Liu Xu, Xie Guohao, Zhang Kai, Song Shengwen, Song Fang, Jin Yue, Fang Xiangming
Department of Anesthesiology and Intensive Care Medicine, the First Affiliated Hospital of Zhejiang University School of Medicine, Hangzhou, China.
Department of Anesthesiology and Intensive Care Medicine, the First Affiliated Hospital of Zhejiang University School of Medicine, Hangzhou, China.
J Crit Care. 2017 Apr;38:190-196. doi: 10.1016/j.jcrc.2016.10.026. Epub 2016 Nov 11.
It is uncertain whether dexmedetomidine is better than propofol for sedation in postcardiac surgery patients. The purpose of this meta-analysis was to compare the effects of dexmedetomidine and propofol sedation on outcomes in adult patients after cardiac surgery.
Randomized controlled trials comparing outcomes in cardiac surgery patients sedated with dexmedetomidine or propofol were retrieved from PubMed, Embase, Web of Science, the Cochrane Library, and Clinicaltrials.Gov until May 23, 2016.

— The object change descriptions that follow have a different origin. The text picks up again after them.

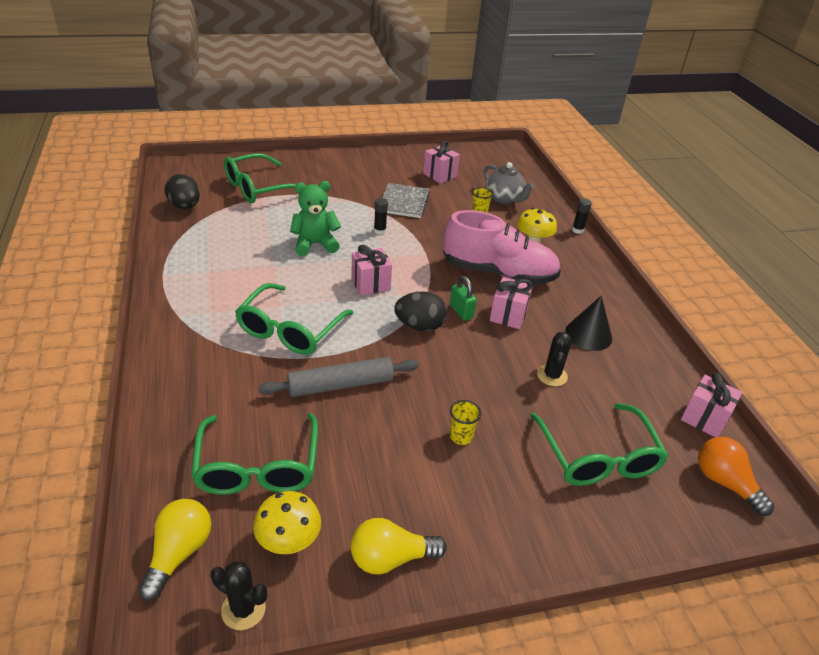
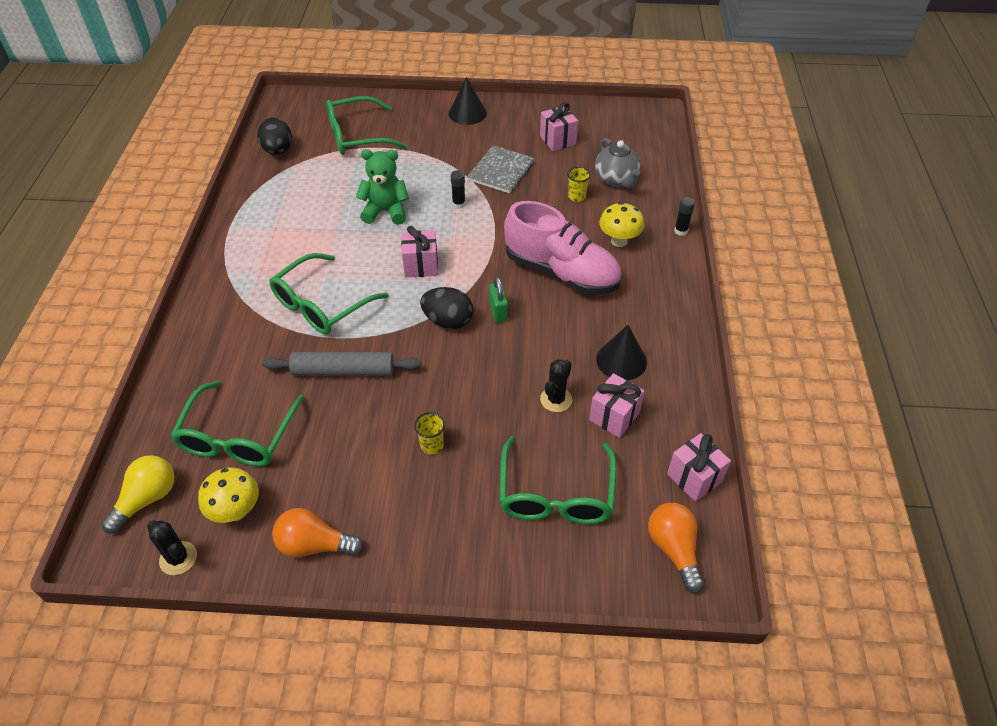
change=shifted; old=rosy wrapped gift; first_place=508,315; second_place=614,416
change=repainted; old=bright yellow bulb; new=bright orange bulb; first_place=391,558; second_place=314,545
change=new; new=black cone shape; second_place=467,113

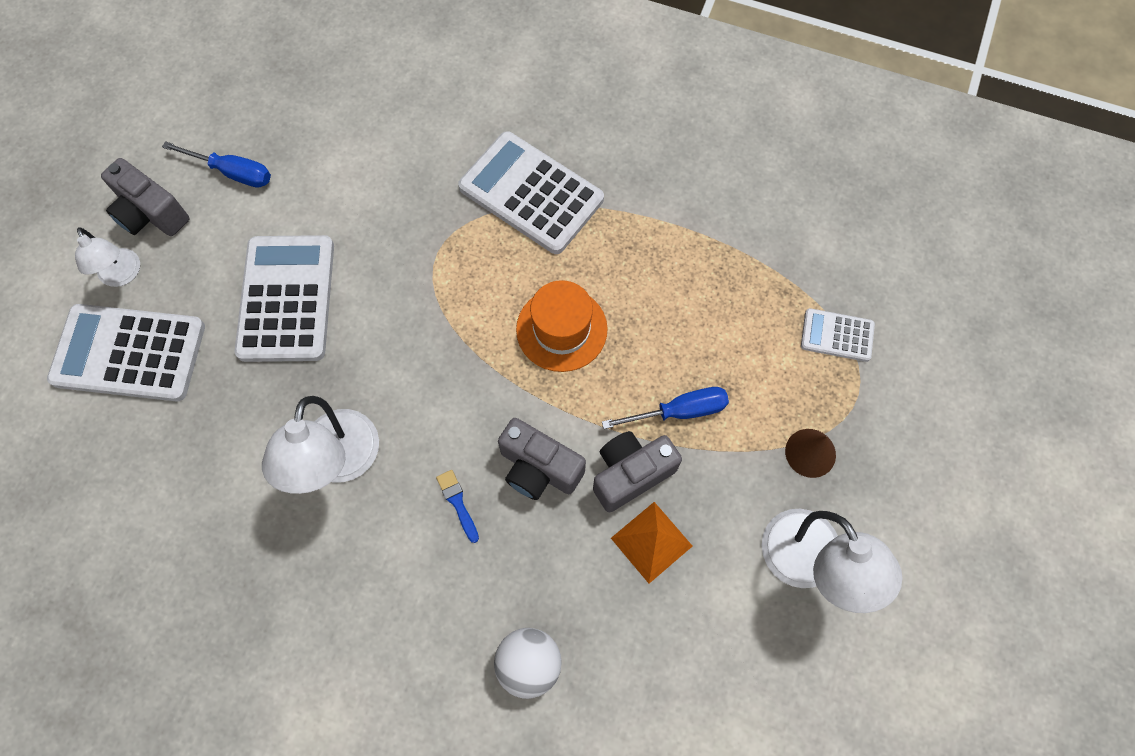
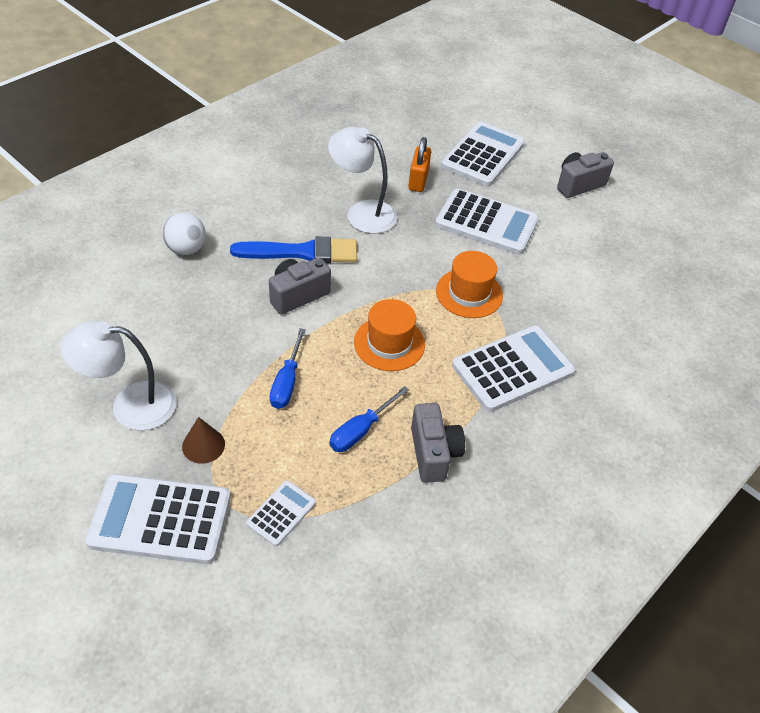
change=shifted; old=royal blue flat screwdriver; first_place=233,172; second_place=361,430
change=gone; old=snow-white reading lamp; first_place=122,275
change=shifted; old=grey photo camera; first_place=630,474; second_place=433,453
change=scaled; old=royal blue paint brush; first_place=457,503; second_place=302,252; factor=2.43
change=gone; old=bright orange pyramid shape; first_place=651,542
change=new; new=bright orange small lock; second_place=418,180
change=new; new=bright orange hat; second_place=469,293
change=new; new=snow-white pocket calculator; second_place=160,519

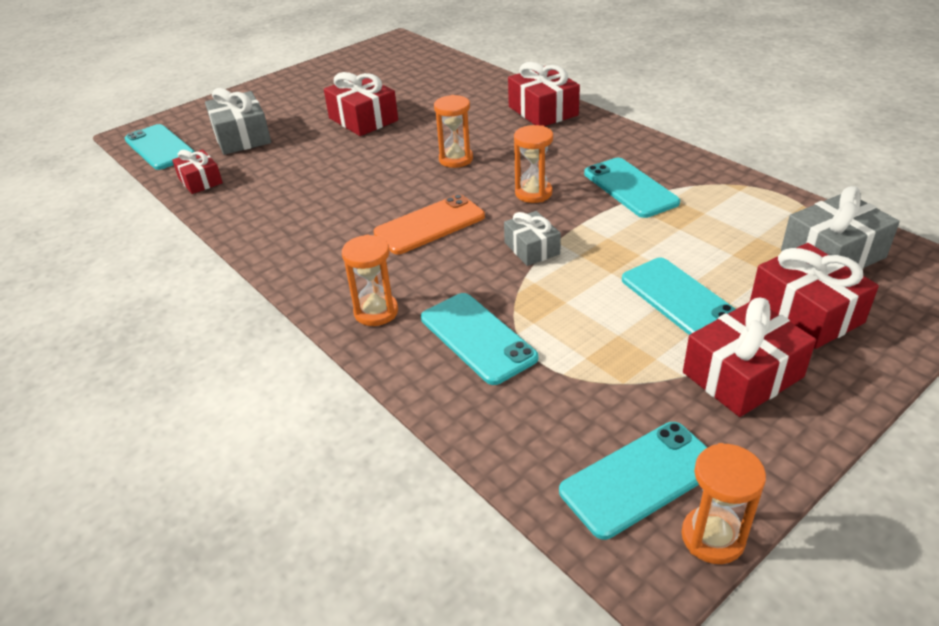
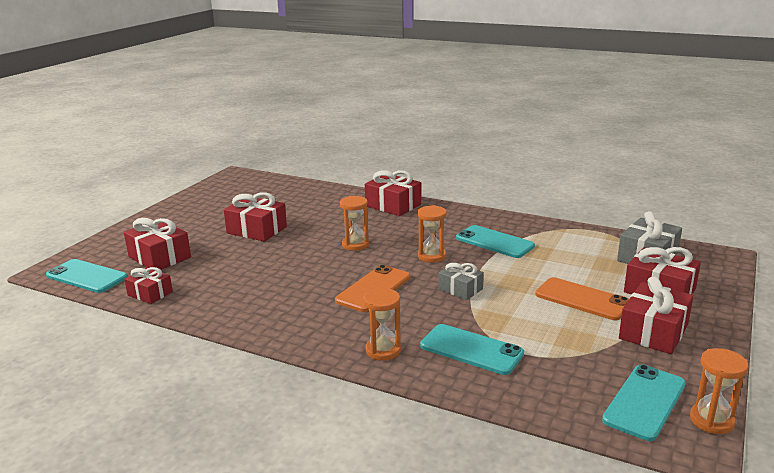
change=repainted; old=grey wrapped gift; new=scarlet wrapped gift; first_place=241,137; second_place=159,257
change=repainted; old=aqua mobile phone; new=bright orange mobile phone; first_place=680,300; second_place=582,299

A total of 969 patients in 8 studies met the selection criteria. The results revealed that dexmedetomidine was associated with a lower risk of delirium (risk ratio, 0.40;95% confidence interval [CI], 0.24-0.64; P=.0002), a shorter length of intubation (hours; mean difference, -0.95; 95% CI, -1.26 to -0.64; P<.00001), but a higher incidence of bradycardia (risk ratio 3.17; 95% CI, 1.41-7.10; P=.005) as compared to propofol. There were no statistical differences in the incidence of hypotension or atrial fibrillation, or the length of intensive care unit stay between dexmedetomidine and propofol sedation regimens.
Dexmedetomidine sedation could reduce postoperative delirium and was associated with shorter length of intubation, but might increase bradycardia in patients after cardiac surgery compared with propofol.
在心脏手术后患者的镇静方面,右美托咪定是否优于丙泊酚尚不确定。本荟萃分析的目的是比较右美托咪定和丙泊酚镇静对成年心脏手术后患者结局的影响。
从PubMed、Embase、科学网、考克兰图书馆和Clinicaltrials.Gov检索截至2016年5月23日比较接受右美托咪定或丙泊酚镇静的心脏手术患者结局的随机对照试验。
8项研究中的969例患者符合入选标准。结果显示,与丙泊酚相比,右美托咪定与谵妄风险较低相关(风险比,0.40;95%置信区间[CI],0.24 - 0.64;P = 0.0002),插管时间较短(小时;平均差,-0.95;95% CI,-1.26至-0.64;P < 0.00001),但心动过缓发生率较高(风险比3.17;95% CI,1.41 - 7.10;P = 0.005)。右美托咪定和丙泊酚镇静方案在低血压或心房颤动发生率或重症监护病房住院时间方面无统计学差异。
与丙泊酚相比,右美托咪定镇静可降低术后谵妄发生率,并与较短的插管时间相关,但可能增加心脏手术后患者的心动过缓发生率。